Expert Pitmaster Explains How To Never Over-Smoke Your Steak
Most smoked meats tend to be fairly large: entire hams, turkeys, beef briskets, or perhaps a whole pig. While we'll happily throw smaller, thinner cuts such as steak on the grill, it doesn't always occurs to us to try a low and slow method like smoking. Perhaps we should reconsider — chef Michael Ollier, who works with Certified Angus Beef, tells Mashed that "Smoking a steak is a fun way to really level up your beef game." Before you try it, though, he suggests waiting until you're "really comfortable on your grill," explaining that steak smoking "does take a bit of expertise." You'll also need to choose the right kind of steak, meaning one that is thick and well-marbled. Something small and delicate like filet mignon won't do when you're grilling, nor will a really lean sirloin. "My favorite," Ollier tells us, "is a 2-inch thick ribeye."
He also prefers using a ceramic grill with lump charcoal and chunks of hickory wood. Even if you're an experienced griller with all of the proper equipment and you've picked out the perfect steak, you'll still need to watch out for over-smoking. Should you do so, it might wind up dry or tough or simply taste too smoky. Yes, smoking makes nearly everything taste better, and yet it's still possible to use too much smoke in a smoker. How can you avoid taking things too far?

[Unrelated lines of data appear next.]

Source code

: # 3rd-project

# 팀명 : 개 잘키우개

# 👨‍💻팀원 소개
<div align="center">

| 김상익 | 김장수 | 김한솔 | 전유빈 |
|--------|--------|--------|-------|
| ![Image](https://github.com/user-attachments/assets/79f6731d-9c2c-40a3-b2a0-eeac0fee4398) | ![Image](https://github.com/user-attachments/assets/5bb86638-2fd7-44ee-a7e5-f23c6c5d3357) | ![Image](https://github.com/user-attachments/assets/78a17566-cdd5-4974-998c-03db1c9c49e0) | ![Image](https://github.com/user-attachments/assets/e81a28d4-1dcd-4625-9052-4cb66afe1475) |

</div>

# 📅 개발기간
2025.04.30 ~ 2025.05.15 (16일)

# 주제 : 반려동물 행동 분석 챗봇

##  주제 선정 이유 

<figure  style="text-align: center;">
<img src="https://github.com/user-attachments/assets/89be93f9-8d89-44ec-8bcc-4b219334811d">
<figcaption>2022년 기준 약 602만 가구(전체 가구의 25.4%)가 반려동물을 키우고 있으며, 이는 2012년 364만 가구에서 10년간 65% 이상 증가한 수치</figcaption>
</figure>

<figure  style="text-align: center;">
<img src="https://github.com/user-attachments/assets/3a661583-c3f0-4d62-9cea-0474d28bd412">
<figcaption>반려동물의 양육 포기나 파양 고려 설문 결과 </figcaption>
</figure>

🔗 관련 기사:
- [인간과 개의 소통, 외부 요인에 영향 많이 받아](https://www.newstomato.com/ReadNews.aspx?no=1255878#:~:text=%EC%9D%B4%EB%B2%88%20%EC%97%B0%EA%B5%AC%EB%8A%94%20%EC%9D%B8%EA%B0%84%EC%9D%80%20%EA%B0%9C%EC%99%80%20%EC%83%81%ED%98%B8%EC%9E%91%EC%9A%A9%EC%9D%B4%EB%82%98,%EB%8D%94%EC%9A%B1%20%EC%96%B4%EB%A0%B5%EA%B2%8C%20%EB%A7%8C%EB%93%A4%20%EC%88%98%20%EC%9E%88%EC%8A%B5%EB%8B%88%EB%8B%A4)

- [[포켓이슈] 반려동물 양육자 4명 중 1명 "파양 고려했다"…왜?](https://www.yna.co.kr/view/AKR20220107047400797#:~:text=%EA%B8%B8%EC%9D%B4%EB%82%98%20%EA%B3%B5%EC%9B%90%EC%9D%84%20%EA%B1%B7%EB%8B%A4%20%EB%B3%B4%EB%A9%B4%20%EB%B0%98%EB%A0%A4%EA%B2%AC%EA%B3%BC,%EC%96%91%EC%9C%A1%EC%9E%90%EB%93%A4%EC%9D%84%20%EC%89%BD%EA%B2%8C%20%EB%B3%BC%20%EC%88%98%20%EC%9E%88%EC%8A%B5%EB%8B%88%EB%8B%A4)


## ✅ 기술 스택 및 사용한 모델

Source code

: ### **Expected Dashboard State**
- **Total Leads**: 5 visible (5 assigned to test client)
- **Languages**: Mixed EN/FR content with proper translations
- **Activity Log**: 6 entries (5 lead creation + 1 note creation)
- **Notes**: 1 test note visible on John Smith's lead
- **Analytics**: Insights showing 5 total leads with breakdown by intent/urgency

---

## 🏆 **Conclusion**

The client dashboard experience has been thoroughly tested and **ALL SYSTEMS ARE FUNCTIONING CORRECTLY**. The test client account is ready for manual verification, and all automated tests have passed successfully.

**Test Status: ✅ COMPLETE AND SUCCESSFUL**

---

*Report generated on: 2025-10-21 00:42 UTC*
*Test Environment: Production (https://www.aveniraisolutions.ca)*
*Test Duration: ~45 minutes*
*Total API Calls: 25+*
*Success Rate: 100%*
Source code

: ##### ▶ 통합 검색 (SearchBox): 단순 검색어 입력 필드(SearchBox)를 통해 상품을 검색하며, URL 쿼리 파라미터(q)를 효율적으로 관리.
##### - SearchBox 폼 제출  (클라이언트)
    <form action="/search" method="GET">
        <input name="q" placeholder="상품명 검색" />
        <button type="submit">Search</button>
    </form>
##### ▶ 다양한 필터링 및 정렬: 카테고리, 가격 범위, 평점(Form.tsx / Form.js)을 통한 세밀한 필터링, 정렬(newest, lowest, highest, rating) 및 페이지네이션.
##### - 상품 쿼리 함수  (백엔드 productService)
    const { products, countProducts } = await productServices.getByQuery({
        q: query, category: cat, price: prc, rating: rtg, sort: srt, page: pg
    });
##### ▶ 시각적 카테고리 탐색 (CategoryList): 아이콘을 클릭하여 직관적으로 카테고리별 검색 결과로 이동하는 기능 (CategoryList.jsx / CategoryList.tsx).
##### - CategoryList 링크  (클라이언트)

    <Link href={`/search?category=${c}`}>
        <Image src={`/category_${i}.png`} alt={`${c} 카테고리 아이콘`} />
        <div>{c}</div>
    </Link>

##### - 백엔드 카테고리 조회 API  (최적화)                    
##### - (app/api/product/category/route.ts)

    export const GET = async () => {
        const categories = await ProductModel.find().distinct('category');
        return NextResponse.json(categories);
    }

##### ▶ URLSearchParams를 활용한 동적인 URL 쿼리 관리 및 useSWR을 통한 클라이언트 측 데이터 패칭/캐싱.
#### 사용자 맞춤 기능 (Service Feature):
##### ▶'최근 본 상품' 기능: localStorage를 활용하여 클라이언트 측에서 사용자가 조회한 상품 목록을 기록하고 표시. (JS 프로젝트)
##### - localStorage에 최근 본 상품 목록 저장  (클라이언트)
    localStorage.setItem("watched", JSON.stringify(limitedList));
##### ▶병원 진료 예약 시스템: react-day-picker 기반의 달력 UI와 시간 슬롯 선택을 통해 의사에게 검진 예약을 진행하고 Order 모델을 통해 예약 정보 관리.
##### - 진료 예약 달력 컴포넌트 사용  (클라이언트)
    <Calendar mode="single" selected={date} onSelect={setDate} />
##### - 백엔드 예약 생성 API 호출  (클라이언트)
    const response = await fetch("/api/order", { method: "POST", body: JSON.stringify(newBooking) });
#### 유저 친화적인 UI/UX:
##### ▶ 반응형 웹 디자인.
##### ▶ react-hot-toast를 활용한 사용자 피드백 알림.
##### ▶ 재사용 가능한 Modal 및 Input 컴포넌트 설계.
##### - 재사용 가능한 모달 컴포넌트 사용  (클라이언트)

Ollier has a go-to cooking method that will help to assure that your smoked steak comes out just right.
Reverse-searing is the best way to smoke a steak
As chef Michael Ollier of Certified Angus Beef reminds us, "Smoking is a low and slow method." As such, he says, it "lends itself to reverse searing." The way to do this is to start the steak off at a low heat. When it's almost done cooking, crank up the temperature to finish things off with a nice crust. "The most important thing to remember when you're smoking beef," says Ollier, "is to remember that smoke is an ingredient." Like any other ingredient, you want to add just the right amount — not too little, but not too much. The revere sear technique is what makes this possible, as Ollier says it allows for a "kiss of smoke ... without overwhelming the cut."
Even if you do over-smoke your steak, Ollier says that all is not lost. If the meat is sufficiently thick and well-marbled, he notes "That marbling is going keep your steak juicy and flavorful." Even if it's not, though, you can always re-purpose the steak in another dish, thus averting a dinner disaster. Ollier suggests, "You could dice it up for a chili or stew, or slice it really thin for a Philly-style sandwich or fajitas," because other ingredients such as beans, potatoes, bread, and/or cheese will temper the smoky flavor so it's less overwhelming. In fact, your smoked chili or Philly could be such a hit that you might even be glad you had that happy little smoking accident.